Passage for review –
WordPress ships in dozens of languages because thousands of volunteers translate it string by string.

That model helped WordPress scale for years, but it now leaves too many plugins and themes waiting in review queues that move slowly or do not move at all. Even for the few locales with many voluteers moving translations fast, it is still anyway a huge waste of time.

The current process is slow and unreliable

The current workflow depends on human approval for every translated string. When reviewer capacity is healthy, projects move along. When it is thin, strings can sit in limbo for months.

If you write a WordPress.org plugin or theme and want it available in other languages, you depend on the Polyglots team (unless you add translation packs manually). Volunteers submit translation suggestions on translate.wordpress.org, and then a editor (PTE, GTE, CLPTE, etc) reviews and approves them. Nothing goes live until someone with the right role approves it.

PTEs handle a specific project in a specific locale. GTEs have broader access across all projects for a locale. Both roles are volunteer positions, and both become bottlenecks when there are more strings than reviewers. I was a GTE for Brazilian Portuguese for years, so I have seen that backlog up close. And still see it as I’m always following the work done the local team.

Some locales have hundreds of projects waiting for review, and many suggestions need cleanup before approval. That makes the queue slower, discourages contributors, and leaves plugin and theme authors waiting far longer than they should.

Task details –
Reproduce word for word the part of the WordPress translation text that opens with the words containing "PTEs handle a" and closes with "the local team.". The items after this point come from a separate, unrelated source.

Extracted records –

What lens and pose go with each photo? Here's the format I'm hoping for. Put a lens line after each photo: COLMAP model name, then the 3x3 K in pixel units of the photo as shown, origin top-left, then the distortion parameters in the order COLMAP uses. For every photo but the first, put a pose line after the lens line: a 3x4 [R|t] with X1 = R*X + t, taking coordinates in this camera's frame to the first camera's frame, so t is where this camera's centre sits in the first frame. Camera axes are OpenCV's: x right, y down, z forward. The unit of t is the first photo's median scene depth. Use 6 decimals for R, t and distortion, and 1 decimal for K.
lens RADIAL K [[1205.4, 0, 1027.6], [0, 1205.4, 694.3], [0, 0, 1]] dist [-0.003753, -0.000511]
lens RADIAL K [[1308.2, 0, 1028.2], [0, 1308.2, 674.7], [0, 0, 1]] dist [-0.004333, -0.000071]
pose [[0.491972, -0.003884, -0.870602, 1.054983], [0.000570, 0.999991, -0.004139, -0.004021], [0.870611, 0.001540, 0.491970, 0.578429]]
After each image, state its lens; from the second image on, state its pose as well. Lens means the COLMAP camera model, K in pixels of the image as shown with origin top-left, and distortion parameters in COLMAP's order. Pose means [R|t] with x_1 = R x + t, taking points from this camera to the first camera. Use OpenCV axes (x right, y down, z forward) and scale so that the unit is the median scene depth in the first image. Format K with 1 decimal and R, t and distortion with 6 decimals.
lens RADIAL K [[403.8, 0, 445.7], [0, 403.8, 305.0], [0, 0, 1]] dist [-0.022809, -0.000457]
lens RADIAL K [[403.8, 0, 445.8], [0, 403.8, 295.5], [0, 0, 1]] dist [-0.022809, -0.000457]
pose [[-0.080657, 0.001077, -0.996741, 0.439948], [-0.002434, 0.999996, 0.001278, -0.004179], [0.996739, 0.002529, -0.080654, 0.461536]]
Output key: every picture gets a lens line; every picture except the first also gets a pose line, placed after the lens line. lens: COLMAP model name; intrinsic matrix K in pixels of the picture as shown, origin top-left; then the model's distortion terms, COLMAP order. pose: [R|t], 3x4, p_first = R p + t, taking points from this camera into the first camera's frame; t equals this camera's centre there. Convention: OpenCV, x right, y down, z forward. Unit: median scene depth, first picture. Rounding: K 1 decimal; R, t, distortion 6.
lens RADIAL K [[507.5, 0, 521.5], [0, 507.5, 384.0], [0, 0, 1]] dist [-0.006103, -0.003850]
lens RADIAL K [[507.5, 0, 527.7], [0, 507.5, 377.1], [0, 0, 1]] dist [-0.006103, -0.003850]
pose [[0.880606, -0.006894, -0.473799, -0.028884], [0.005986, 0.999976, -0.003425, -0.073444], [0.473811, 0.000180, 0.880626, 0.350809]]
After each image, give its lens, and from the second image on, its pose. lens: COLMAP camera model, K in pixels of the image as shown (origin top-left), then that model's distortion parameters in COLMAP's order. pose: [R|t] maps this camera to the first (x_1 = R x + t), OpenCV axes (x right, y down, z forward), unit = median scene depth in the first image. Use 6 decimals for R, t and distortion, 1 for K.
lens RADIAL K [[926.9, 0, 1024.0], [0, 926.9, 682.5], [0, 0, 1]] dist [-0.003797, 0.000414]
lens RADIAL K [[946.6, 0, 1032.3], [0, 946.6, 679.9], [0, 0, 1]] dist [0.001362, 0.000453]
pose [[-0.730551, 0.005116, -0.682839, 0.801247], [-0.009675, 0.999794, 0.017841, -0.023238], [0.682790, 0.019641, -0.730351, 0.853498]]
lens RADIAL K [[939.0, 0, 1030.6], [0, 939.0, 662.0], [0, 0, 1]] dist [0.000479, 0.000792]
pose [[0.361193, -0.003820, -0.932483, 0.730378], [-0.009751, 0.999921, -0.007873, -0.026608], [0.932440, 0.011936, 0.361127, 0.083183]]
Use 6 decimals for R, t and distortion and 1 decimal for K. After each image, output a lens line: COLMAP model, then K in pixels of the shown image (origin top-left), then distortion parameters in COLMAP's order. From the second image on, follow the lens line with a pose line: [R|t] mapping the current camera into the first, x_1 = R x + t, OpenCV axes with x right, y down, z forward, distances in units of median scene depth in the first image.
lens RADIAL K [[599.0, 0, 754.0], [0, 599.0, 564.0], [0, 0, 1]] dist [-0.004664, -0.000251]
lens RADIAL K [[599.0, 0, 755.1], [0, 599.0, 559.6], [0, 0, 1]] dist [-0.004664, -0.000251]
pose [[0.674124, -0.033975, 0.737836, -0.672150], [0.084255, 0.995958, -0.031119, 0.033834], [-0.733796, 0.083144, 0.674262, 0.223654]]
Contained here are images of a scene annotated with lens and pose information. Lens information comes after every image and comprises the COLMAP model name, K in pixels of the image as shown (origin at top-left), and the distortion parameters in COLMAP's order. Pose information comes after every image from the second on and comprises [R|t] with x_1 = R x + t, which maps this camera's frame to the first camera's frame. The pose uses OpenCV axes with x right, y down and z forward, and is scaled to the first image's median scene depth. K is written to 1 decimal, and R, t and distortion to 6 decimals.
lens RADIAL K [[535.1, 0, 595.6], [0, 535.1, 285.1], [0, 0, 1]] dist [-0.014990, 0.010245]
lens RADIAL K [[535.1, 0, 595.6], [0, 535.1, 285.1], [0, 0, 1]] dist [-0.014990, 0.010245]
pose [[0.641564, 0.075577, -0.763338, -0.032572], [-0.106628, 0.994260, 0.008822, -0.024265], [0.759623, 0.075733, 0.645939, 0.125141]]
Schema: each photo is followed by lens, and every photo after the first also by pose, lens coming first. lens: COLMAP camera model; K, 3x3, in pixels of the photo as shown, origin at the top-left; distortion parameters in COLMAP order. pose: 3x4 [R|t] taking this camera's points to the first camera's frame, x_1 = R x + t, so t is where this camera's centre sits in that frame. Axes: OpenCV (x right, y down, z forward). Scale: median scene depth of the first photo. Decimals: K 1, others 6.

Result –
PTEs handle a specific project in a specific locale. GTEs have broader access across all projects for a locale. Both roles are volunteer positions, and both become bottlenecks when there are more strings than reviewers. I was a GTE for Brazilian Portuguese for years, so I have seen that backlog up close. And still see it as I’m always following the work done the local team.